The Empty Promise of #5G

by Colin Berkshire

Nobody can explain to me why 118 megabit speeds are any more important to me than 35 megabit speeds on my cell phone. Why do I care? How does its make any difference to me in any way? I just don’t see why we have this “mine is bigger than yours” obsession relating to cell phone speeds.

After you have enough bandwidth for video calls and movies, more doesn’t really do much of any value. Yes, I will grant you that there are a few edge cases such as downloading a movie over cell service (is that a thing?) where more speed makes a difference. But for the 99% of normal people, once speeds get to, say, 5 or 10 megabits the metric just ceases to be important.

But I watch commercial after carrier commercial touting 5G and multi-hundred megabit speeds. Why? So what is important?

Here are a few:
  • Not getting disconnected on phone calls. 5G does nothing to help on this.
  • Not having garbled, choppy audio on calls or videos.
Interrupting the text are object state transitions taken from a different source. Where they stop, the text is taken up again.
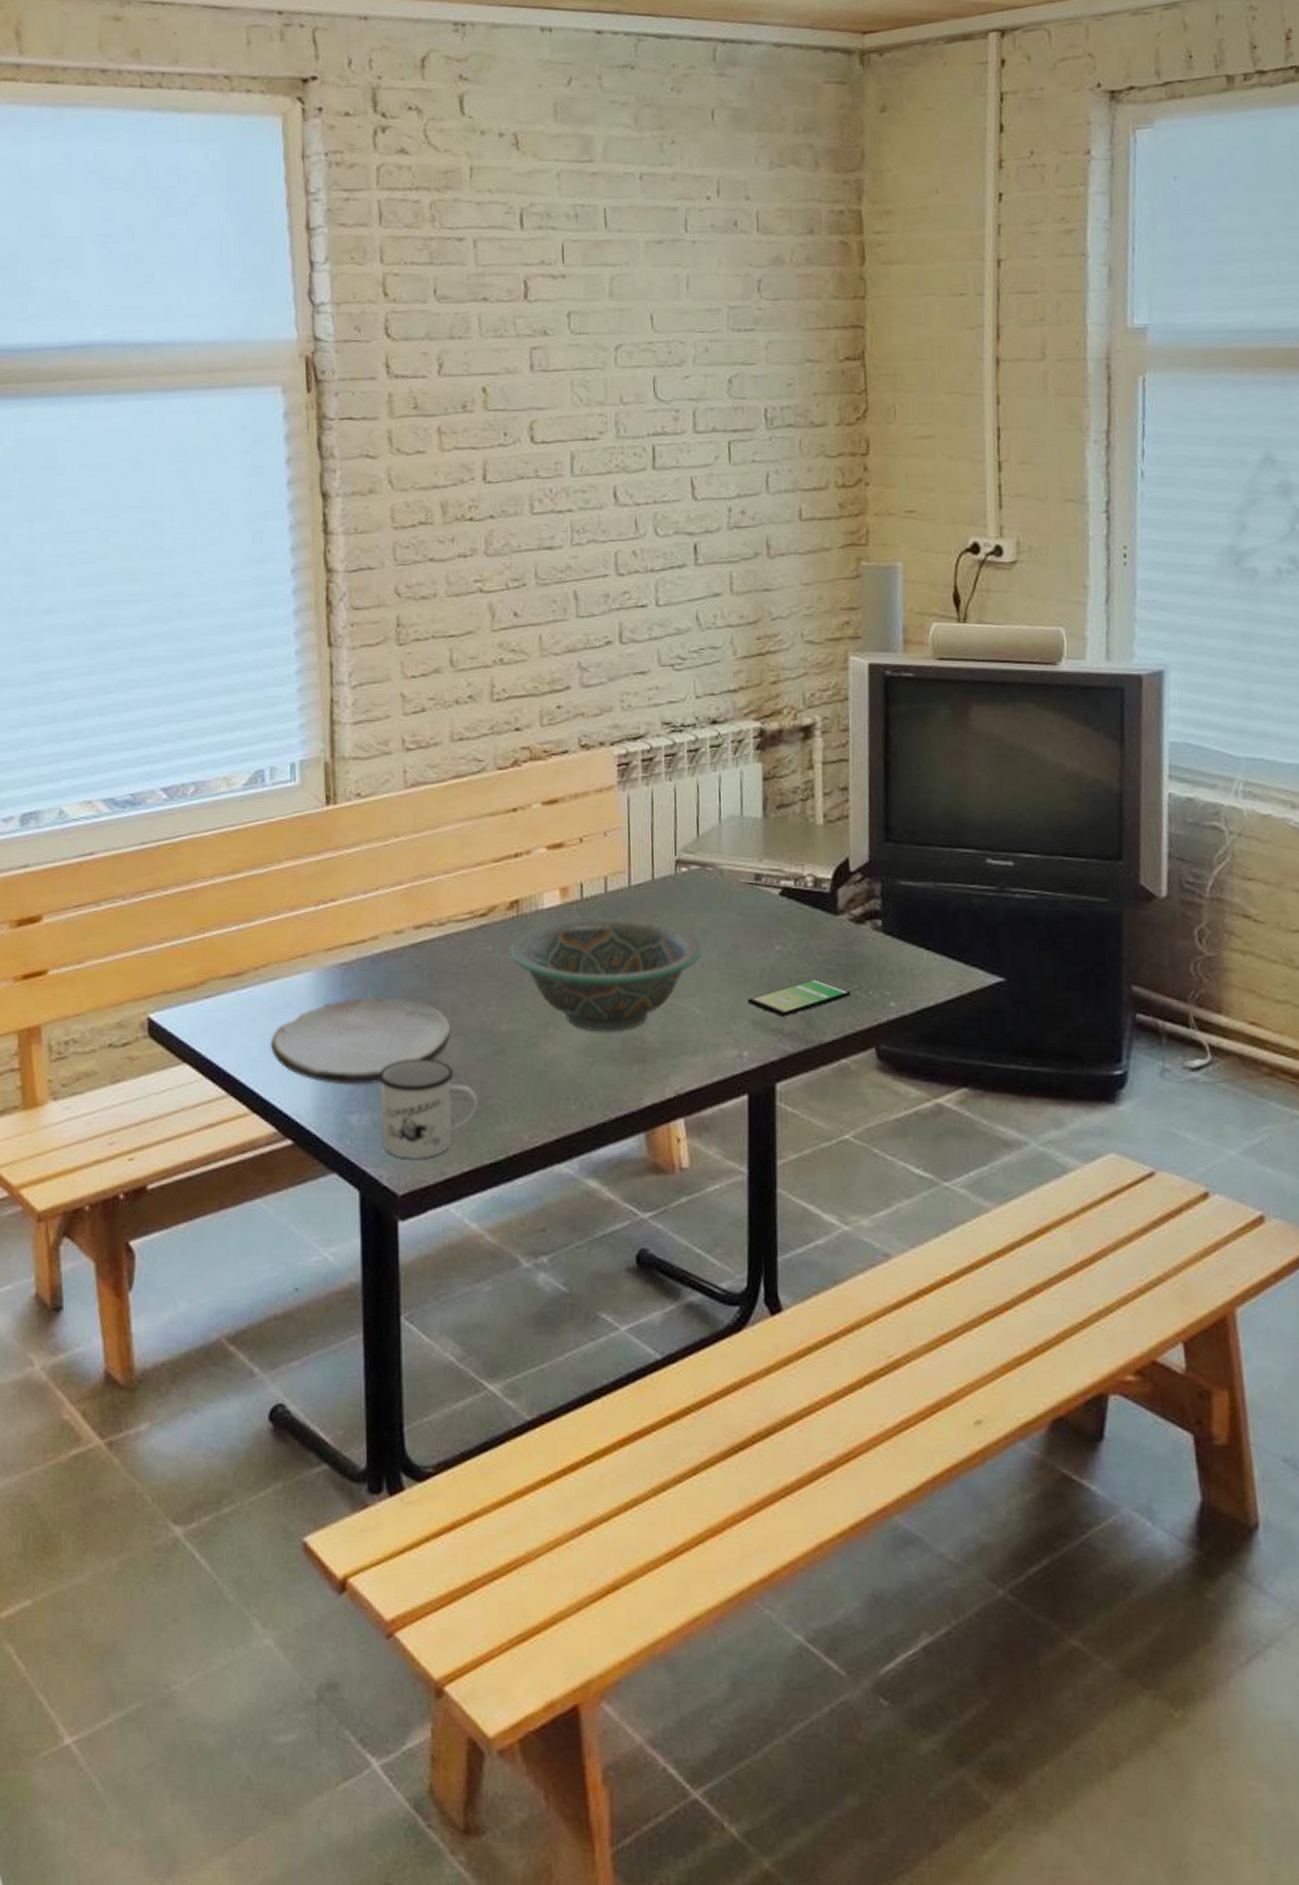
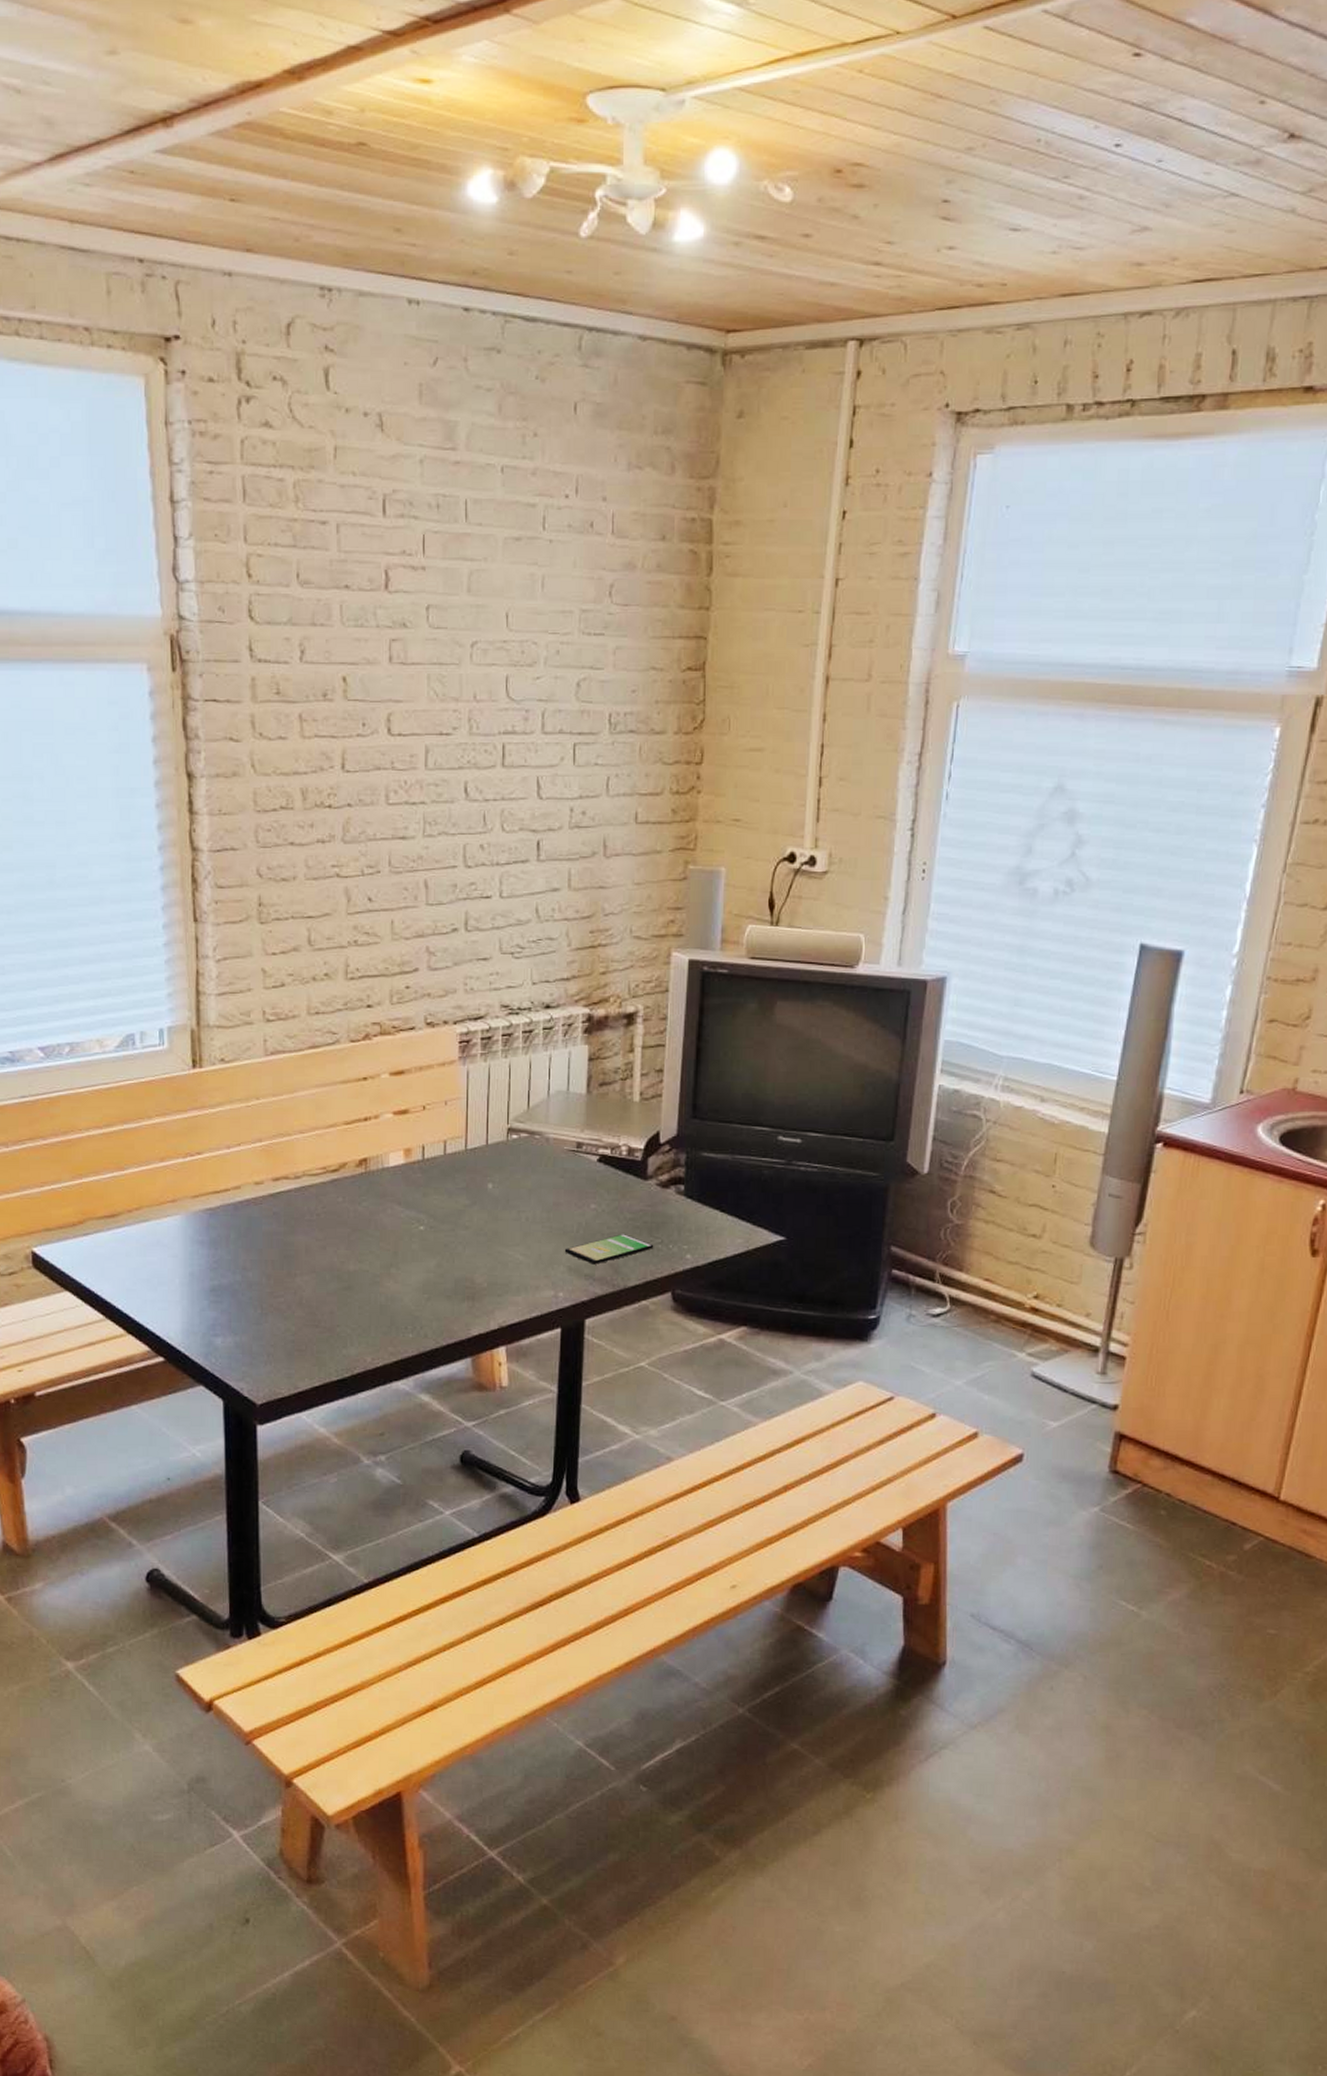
plate: present [271,997,451,1085] -> none [144,1239,305,1313]
mug: present [379,1058,478,1159] -> none [240,1291,328,1375]
decorative bowl: present [510,917,702,1032] -> none [358,1175,527,1274]

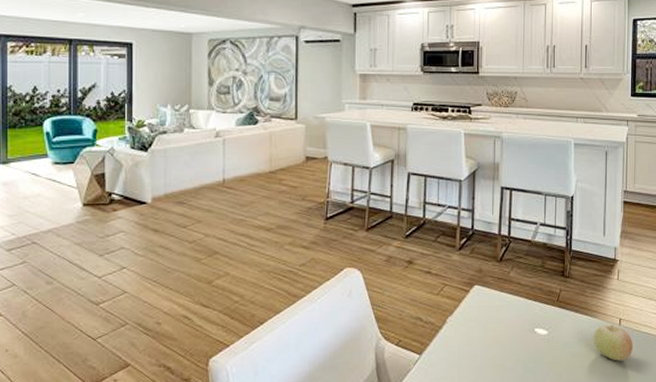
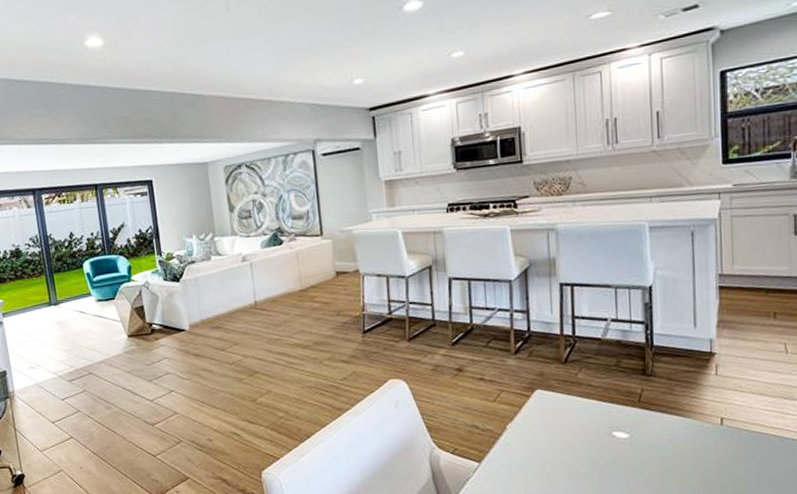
fruit: present [594,324,634,361] -> none [688,424,742,464]

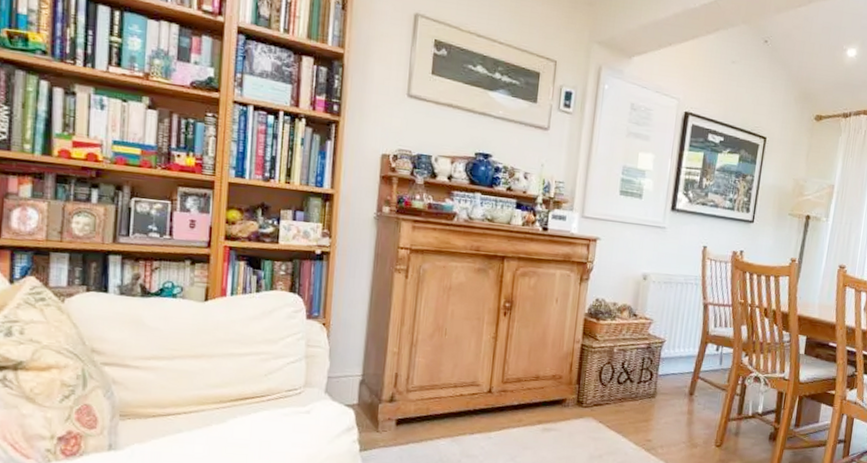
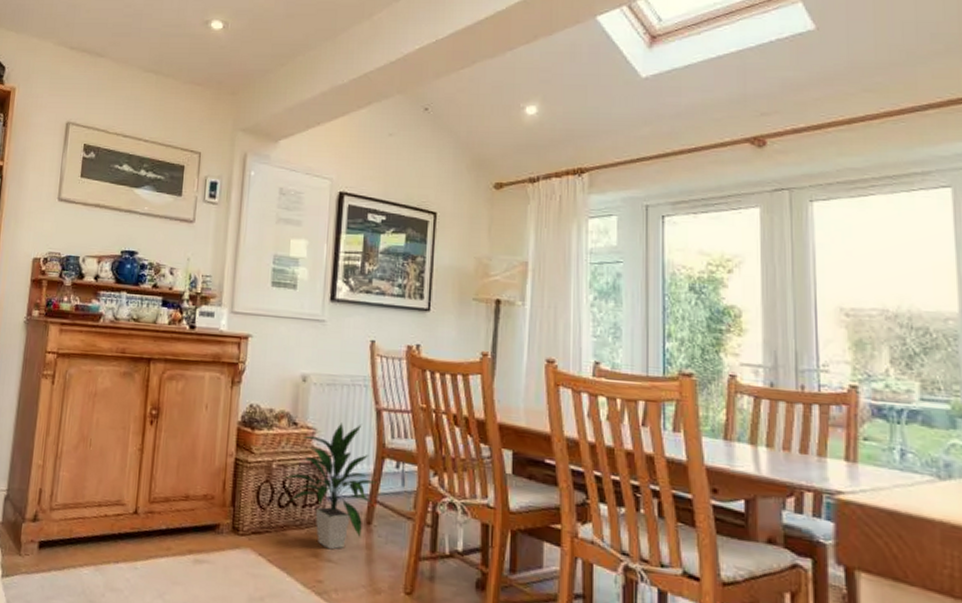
indoor plant: none [623,315,701,416] -> present [284,423,378,550]

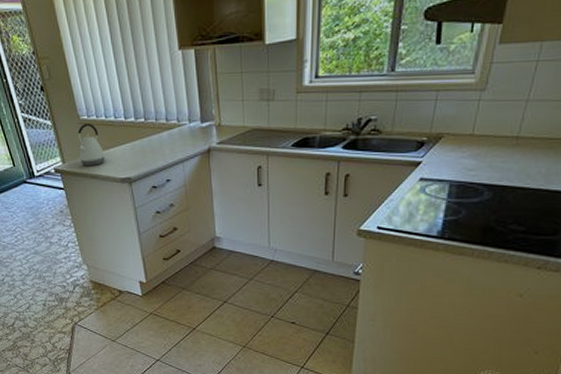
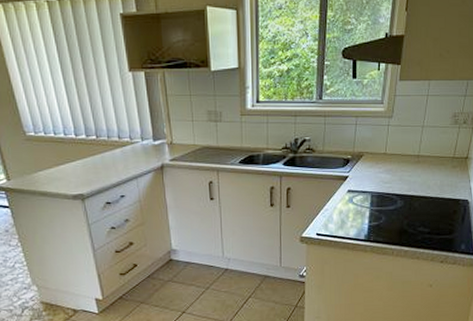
kettle: present [77,123,105,167] -> none [23,140,55,184]

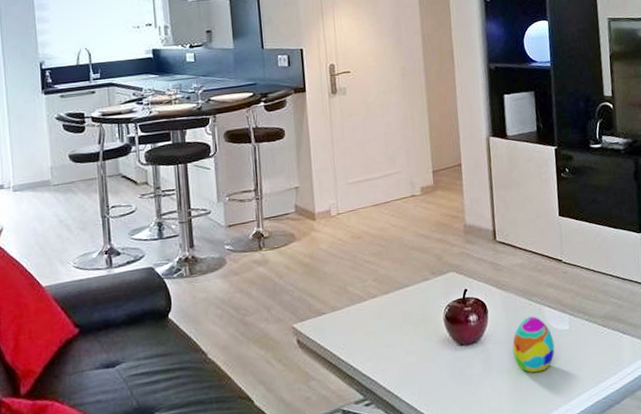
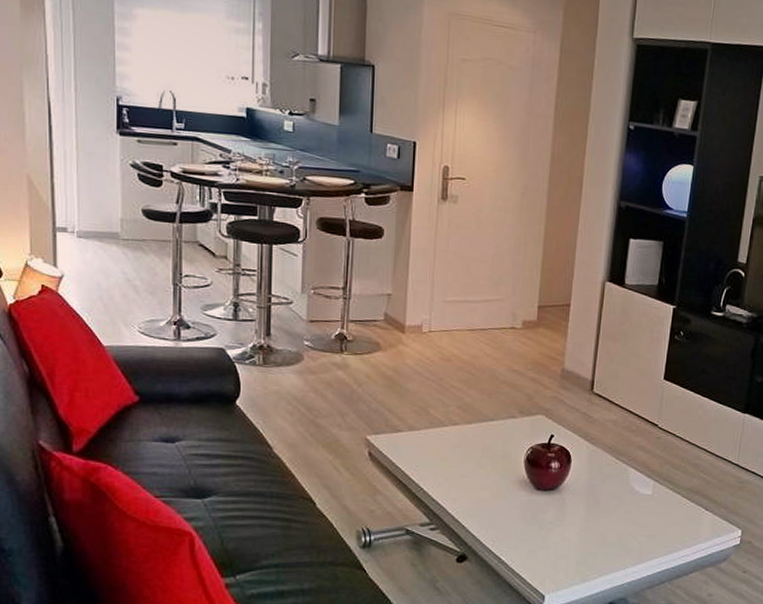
decorative egg: present [512,316,555,373] -> none [590,475,634,531]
Once again, 5G is a dud.
  • Being able to use my phone in my yard.
  • Having coverage wherever I may be, reliably.
  • Having coverage on MY network when others have coverage on THEIR networks.

As far as I can tell, we have been sold a bill of goods with 5G. It addresses none of the important things (like actually having reliable phone service) while selling us something we just don’t care about (500 megabit speeds on our phones!)

I would love to be a fly on the wall inside the executive offices at a carrier. Do they say things like this?

  • I know customers want coverage. But that means we need to install towers and we’re busy removing towers to save costs. Sell customers on 5G, and if that doesn’t work then sell them on 5GUW and if that doesn’t work then give them some freebie like a year of Apple TV!
  • Look at this actual coverage map! What’s with these huge white gaps! I can’t sell that. Just paint it in our corporate color anyway. Whose going to actually check? And if somebody does check we’ll just say that coverage carries with weather or cosmic storm activity. But paint that map our corporate color!
  • We have a churn problem. Stop the churn. Can’t you come up with some feature like randomly assigning customers a PIN number they don’t know about, and then when they move their service to another carrier they need to know the PIN? Then, for their protection we make it really really hard to get the PIN. If we have to mail it to them they may have cooled off, or it may get lost in the mail or perhaps our system, just “forgets” to send it out. Something like that?
It’s very hard to tell whether cell phone executives are malicious or evil.

I miss John Legere, the maverick CEO from T-Mobile. He was razor-focused on giving customers what they wanted. T-Mobile became a profoundly pro-customer company under his tenure. Unfortunately, the MBAs fought back and he is out and they are back to raising prices and selling 5G when the real problem is coverage.